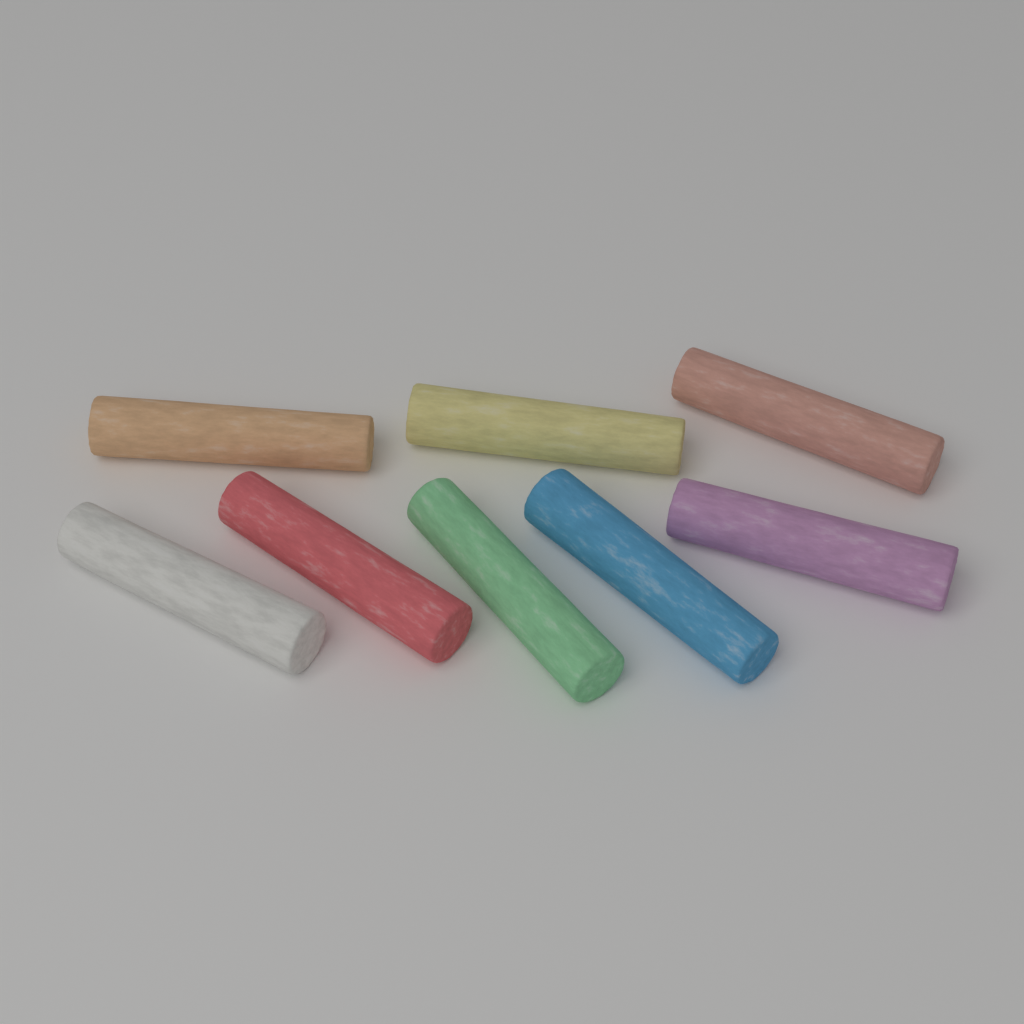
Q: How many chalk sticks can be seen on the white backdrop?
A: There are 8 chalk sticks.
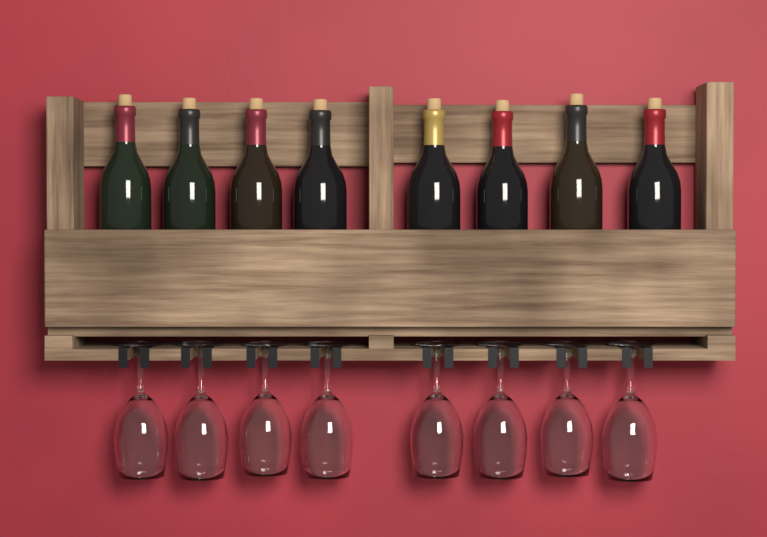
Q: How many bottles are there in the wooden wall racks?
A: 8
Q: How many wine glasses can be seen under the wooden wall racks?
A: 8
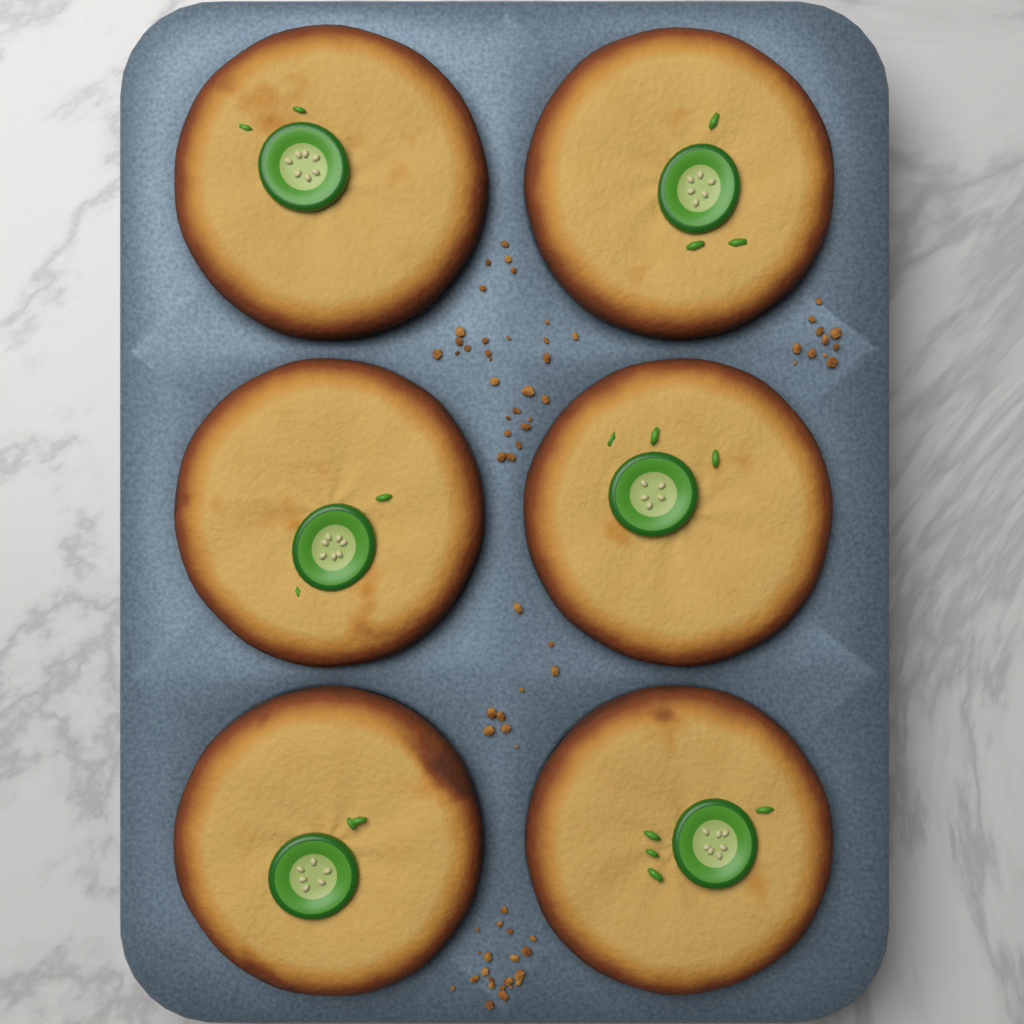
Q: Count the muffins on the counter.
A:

...

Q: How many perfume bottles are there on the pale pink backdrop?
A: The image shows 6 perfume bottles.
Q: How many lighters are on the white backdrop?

Problem details: Write the rows above as a JSON list of strings, one string per line, starting at the line that contains "Q: How many perfume" and ending at the line that contains "Q: How many lighters". Leave out any blank lines.

Result of the exercise:
[
  "Q: How many perfume bottles are there on the pale pink backdrop?",
  "A: The image shows 6 perfume bottles.",
  "Q: How many lighters are on the white backdrop?"
]